PROBLEM STATEMENT: In the copy, keep every word of the data below and none of its pictures.

DATA SHOWN:
____________________
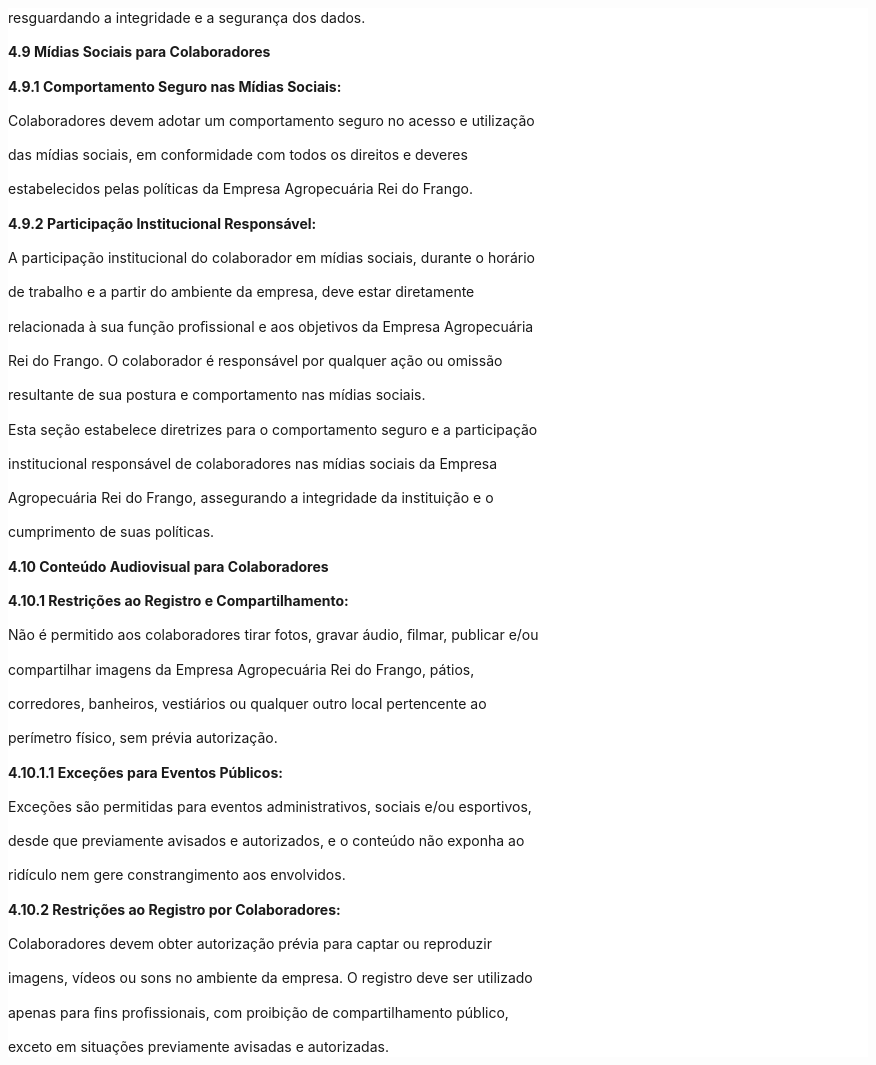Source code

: resguardando a integridade e a segurança dos dados.



<a name="br14"></a> 

**4.9 Mídias Sociais para Colaboradores**

**4.9.1 Comportamento Seguro nas Mídias Sociais:**

Colaboradores devem adotar um comportamento seguro no acesso e utilização

das mídias sociais, em conformidade com todos os direitos e deveres

estabelecidos pelas políticas da Empresa Agropecuária Rei do Frango.

**4.9.2 Participação Institucional Responsável:**

A participação institucional do colaborador em mídias sociais, durante o horário

de trabalho e a partir do ambiente da empresa, deve estar diretamente

relacionada à sua função proﬁssional e aos objetivos da Empresa Agropecuária

Rei do Frango. O colaborador é responsável por qualquer ação ou omissão

resultante de sua postura e comportamento nas mídias sociais.

Esta seção estabelece diretrizes para o comportamento seguro e a participação

institucional responsável de colaboradores nas mídias sociais da Empresa

Agropecuária Rei do Frango, assegurando a integridade da instituição e o

cumprimento de suas políticas.

**4.10 Conteúdo Audiovisual para Colaboradores**

**4.10.1 Restrições ao Registro e Compartilhamento:**

Não é permitido aos colaboradores tirar fotos, gravar áudio, ﬁlmar, publicar e/ou

compartilhar imagens da Empresa Agropecuária Rei do Frango, pátios,

corredores, banheiros, vestiários ou qualquer outro local pertencente ao

perímetro físico, sem prévia autorização.

**4.10.1.1 Exceções para Eventos Públicos:**

Exceções são permitidas para eventos administrativos, sociais e/ou esportivos,

desde que previamente avisados e autorizados, e o conteúdo não exponha ao

ridículo nem gere constrangimento aos envolvidos.

**4.10.2 Restrições ao Registro por Colaboradores:**

Colaboradores devem obter autorização prévia para captar ou reproduzir

imagens, vídeos ou sons no ambiente da empresa. O registro deve ser utilizado

apenas para ﬁns proﬁssionais, com proibição de compartilhamento público,

exceto em situações previamente avisadas e autorizadas.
____________________
WRITTEN REPLY:
Source code

: resguardando a integridade e a segurança dos dados.



<a name="br14"></a> 

**4.9 Mídias Sociais para Colaboradores**

**4.9.1 Comportamento Seguro nas Mídias Sociais:**

Colaboradores devem adotar um comportamento seguro no acesso e utilização

das mídias sociais, em conformidade com todos os direitos e deveres

estabelecidos pelas políticas da Empresa Agropecuária Rei do Frango.

**4.9.2 Participação Institucional Responsável:**

A participação institucional do colaborador em mídias sociais, durante o horário

de trabalho e a partir do ambiente da empresa, deve estar diretamente

relacionada à sua função proﬁssional e aos objetivos da Empresa Agropecuária

Rei do Frango. O colaborador é responsável por qualquer ação ou omissão

resultante de sua postura e comportamento nas mídias sociais.

Esta seção estabelece diretrizes para o comportamento seguro e a participação

institucional responsável de colaboradores nas mídias sociais da Empresa

Agropecuária Rei do Frango, assegurando a integridade da instituição e o

cumprimento de suas políticas.

**4.10 Conteúdo Audiovisual para Colaboradores**

**4.10.1 Restrições ao Registro e Compartilhamento:**

Não é permitido aos colaboradores tirar fotos, gravar áudio, ﬁlmar, publicar e/ou

compartilhar imagens da Empresa Agropecuária Rei do Frango, pátios,

corredores, banheiros, vestiários ou qualquer outro local pertencente ao

perímetro físico, sem prévia autorização.

**4.10.1.1 Exceções para Eventos Públicos:**

Exceções são permitidas para eventos administrativos, sociais e/ou esportivos,

desde que previamente avisados e autorizados, e o conteúdo não exponha ao

ridículo nem gere constrangimento aos envolvidos.

**4.10.2 Restrições ao Registro por Colaboradores:**

Colaboradores devem obter autorização prévia para captar ou reproduzir

imagens, vídeos ou sons no ambiente da empresa. O registro deve ser utilizado

apenas para ﬁns proﬁssionais, com proibição de compartilhamento público,

exceto em situações previamente avisadas e autorizadas.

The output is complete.